START EXERCISE INPUT

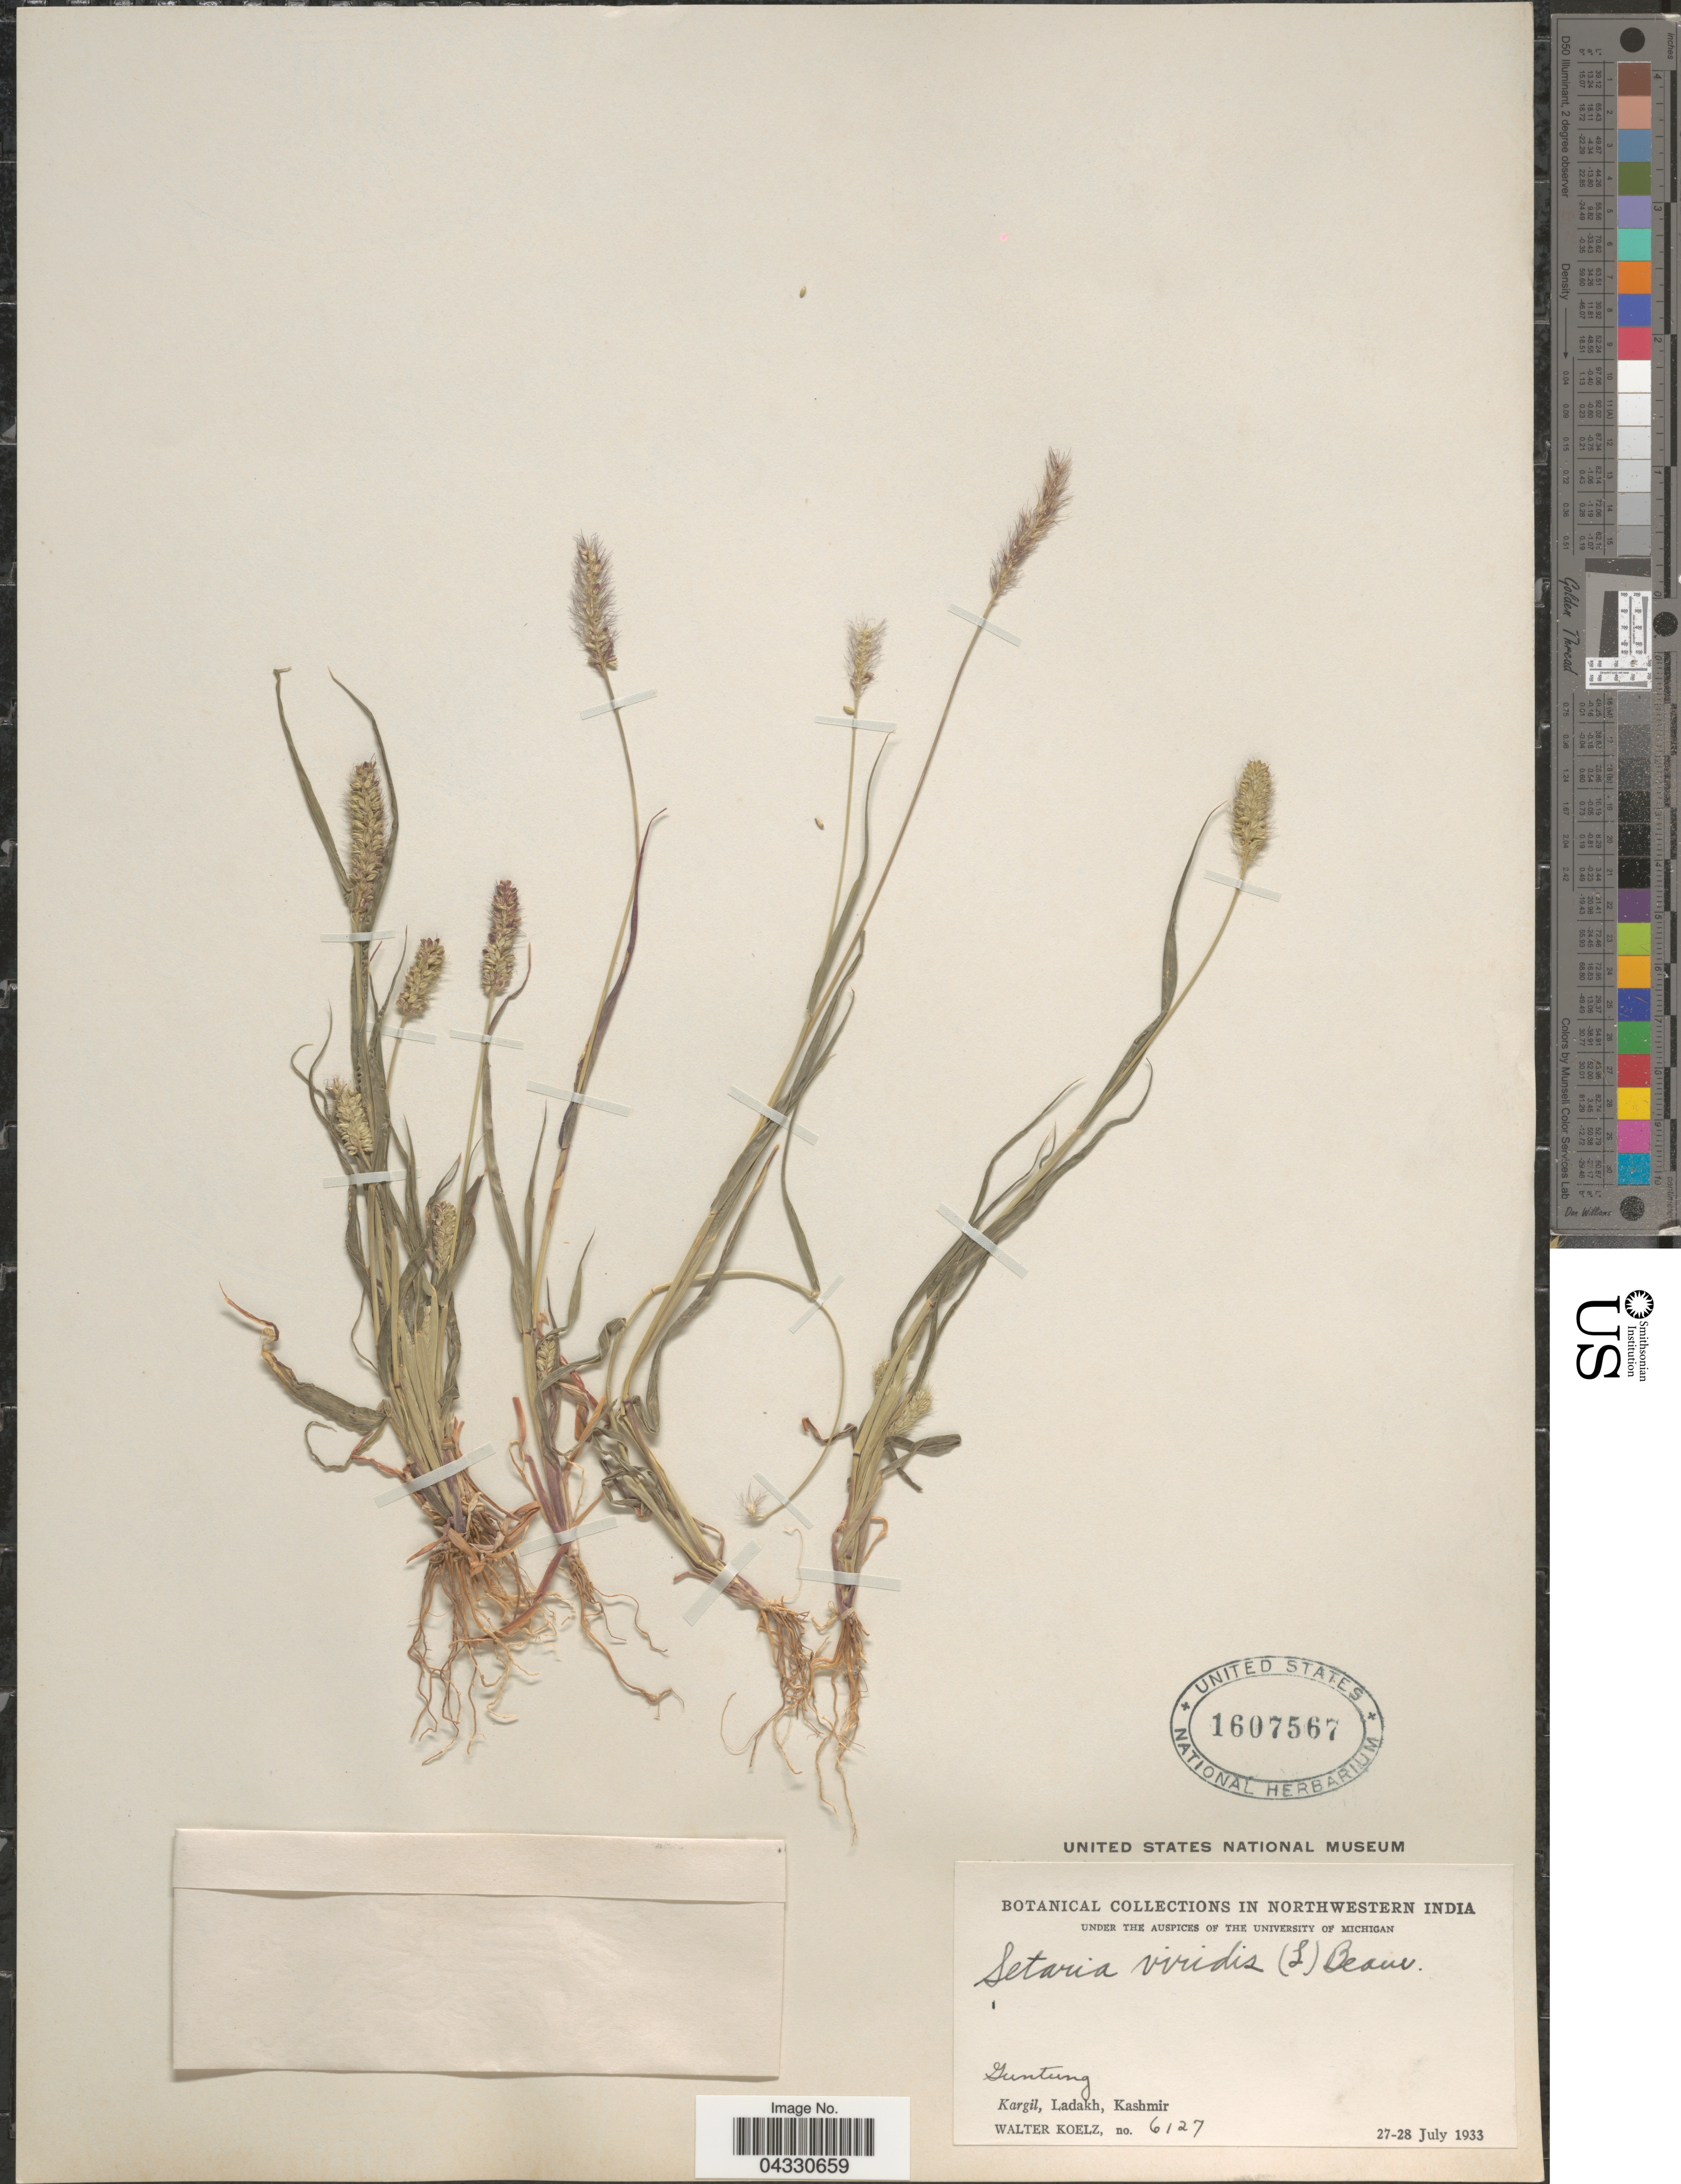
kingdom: Plantae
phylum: Tracheophyta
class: Liliopsida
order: Poales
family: Poaceae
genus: Setaria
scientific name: Setaria viridis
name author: (L.) P. Beauv.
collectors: W. N. Koelz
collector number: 6127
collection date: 1933-07-27/1933-07-28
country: India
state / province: Jammu and Kashmir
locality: Northwestern India. Guntung. Kargil, Ladakh, Kashmir.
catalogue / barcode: US 1607567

END EXERCISE INPUT

Render the lines of the items above as a numbered list, skipping any blank lines and leaving out the pictures.

1. kingdom: Plantae
2. phylum: Tracheophyta
3. class: Liliopsida
4. order: Poales
5. family: Poaceae
6. genus: Setaria
7. scientific name: Setaria viridis
8. name author: (L.) P. Beauv.
9. collectors: W. N. Koelz
10. collector number: 6127
11. collection date: 1933-07-27/1933-07-28
12. country: India
13. state / province: Jammu and Kashmir
14. locality: Northwestern India. Guntung. Kargil, Ladakh, Kashmir.
15. catalogue / barcode: US 1607567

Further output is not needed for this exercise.